Friedrich Gundolf, 1931

Aus dem Privatarchiv von Michael Becker, Berlin

Fast ein Nachruf …

571. Friedrich Gundolf1 an C.H.B. Heidelberg, 7.4.1931

Hochverehrter Herr Minister!

Für die freundliche Übersendung Ihrer Rede über „Das Erbe der Antike im Orient und Oczident“ bin ich Ihnen vielfach verpflichtet: zunächst durch den Zuwachs meiner Kenntnisse aus dem Wissen eines soliden Forschers, der in beiden Bildungs- und Glaubenswelten so genau und so ahnend heimisch ist. Gegenüber der Tendenz, die im 19. Jahrhundert entdeckten Hellenismen zu überschätzen, ist Ihre Art der jeweiligen Dauernaturen in den Wandelkulturen wahrzunehmen, die Originale in den Komplexen, oder die Wesen in den Mischungen festzuhalten, mir besonders willkommen, gemäß meiner Sorge, daß man vor lauter Einflüssen kein Wasser mehr sieht. Auch die Art der Übername als Contagion2 zu deuten (statt als Nachahmung) ist eine heilsame Einsicht, gegenüber dem meist täppischen Motivgezupfe, das eben durch seine Scheinexaktheit die wirkliche hindert. Vielleicht ähnelt aber auch die Ideenverbreitung gewissen Vorgängen der Schwangerschaft … dem Versehen und den Begehrlichkeiten.

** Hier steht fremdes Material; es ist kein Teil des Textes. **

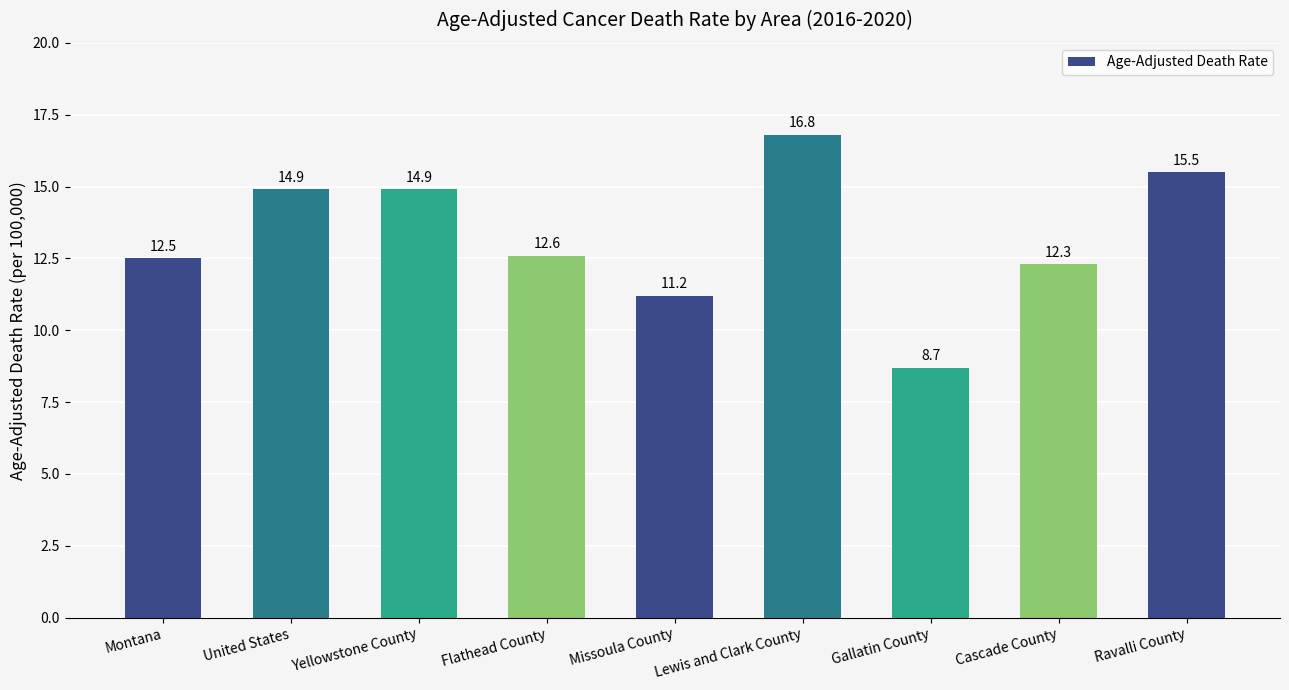

How many values exceed 12?

7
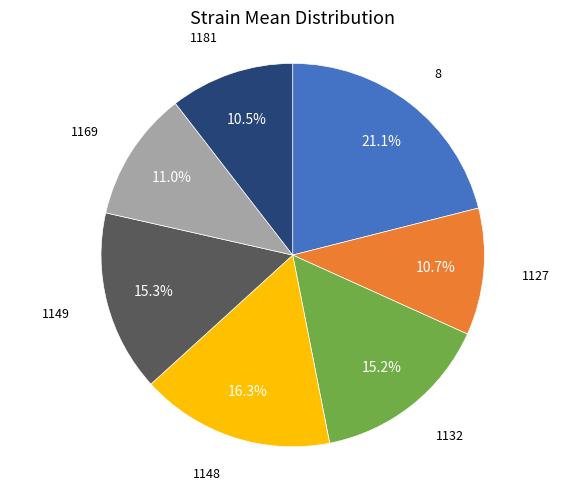

Is there any slice that represents more than half of the pie?

No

Zumal was Sie auf Seite 16/17 anführen, die Umkehr etwa des alten islamitischen Offen-barungsbegriffs, die Popular-Philosophie scheinen mir als einem Laien nach Ihrer Darstellung als die Umsetzung fertiger Denkbilder in frische Angst- oder Lustreize völlig fremder Empfänger.

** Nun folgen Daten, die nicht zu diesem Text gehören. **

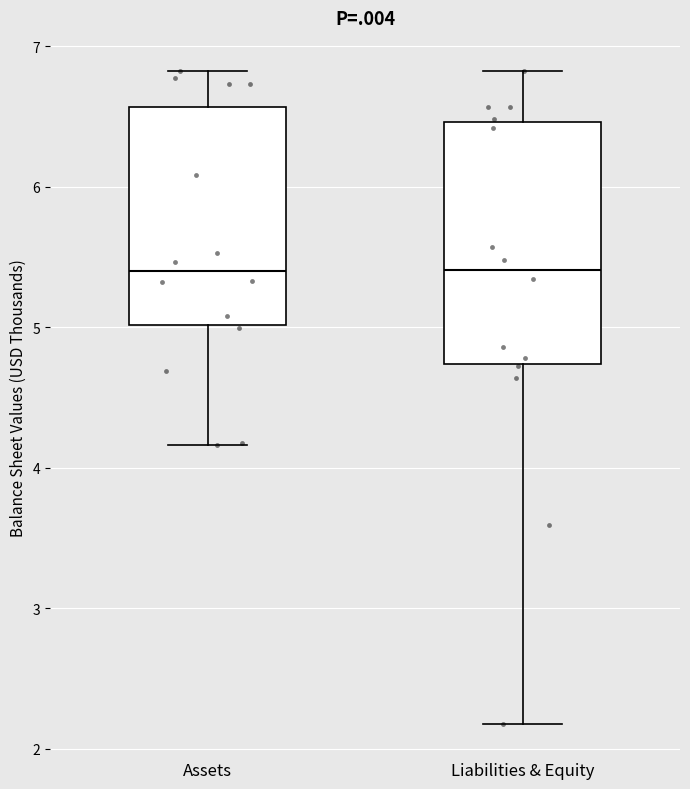

Comparing the boxes themselves (not the whiskers), which one is the tallest?

Liabilities & Equity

Doch dies beiseite: noch dankbarer bin ich Ihnen für die Besinnung des heutigen Humanismus auf sein reges Erbe aus „Dreitausend Jahren“, für die Rechenschaft dieein Führer wie Sie von dem steten Grunde gibt, gleich frei vom romantischen Traditionalismus wie von übergangstrunkenem Fortschrittstaumel … (den beiden Untergangskrankheiten unserer Bildung) … den alten Ehrfurchten woraus die ewigen hellenischen Bilder und römischen Taten sich verdichtet und verbreitet hatten noch nah genug und doch mit dem Vertrauen in die Wissenschaft, mit de guten Gewissen dazu, das immer rascher schwindet unter dem Druck der vordersten Not und dem Ungenügen der selbstzwecklichen Methoden, dem jugendlichen Verlangen nach billigen Absolutismen handfester Dummheit oder fixer Geheimnisse. Wenigstens spüre ich mit einer Art Grauen das Erlöschen des Forschmutes und – Zeichen dafür – der Gedächtnisstärke in der heraufkommenden Jugend. Was man nicht mehr glaubt behält man schwer.

Ihr Vortrag ist deshalb tröstlich durch seine Rückblicke-und als Aufruf, über das hinaus was er an weitem Lernstoff vermittelt.

In herzlicher Hochschätzung Ihr dankbar ergebener Friedrich Gundolf.

Professor C.H. Becker, Der Kultusminister des republikanischen Preußens Nach einem Gemälde von Eugen Spiro Beilage „Zeitbilder“ zur Vossischen Zeitung vom 19.2.1933
Professor C.H. Becker,
Der Kultusminister des republikanischen Preußens
Nach einem Gemälde von Eugen Spiro
Beilage „Zeitbilder“ zur Vossischen Zeitung vom 19.2.1933

1 Friedrich Gundolf (eigentlich Gundelfinger) * 1880 Darmstadt + 1931 Heidelberg, Literaturhistoriker dortselbst, gehörte zum Kreis von Stefan George, auf dessen Kunsttheorie seine Arbeiten beruhen.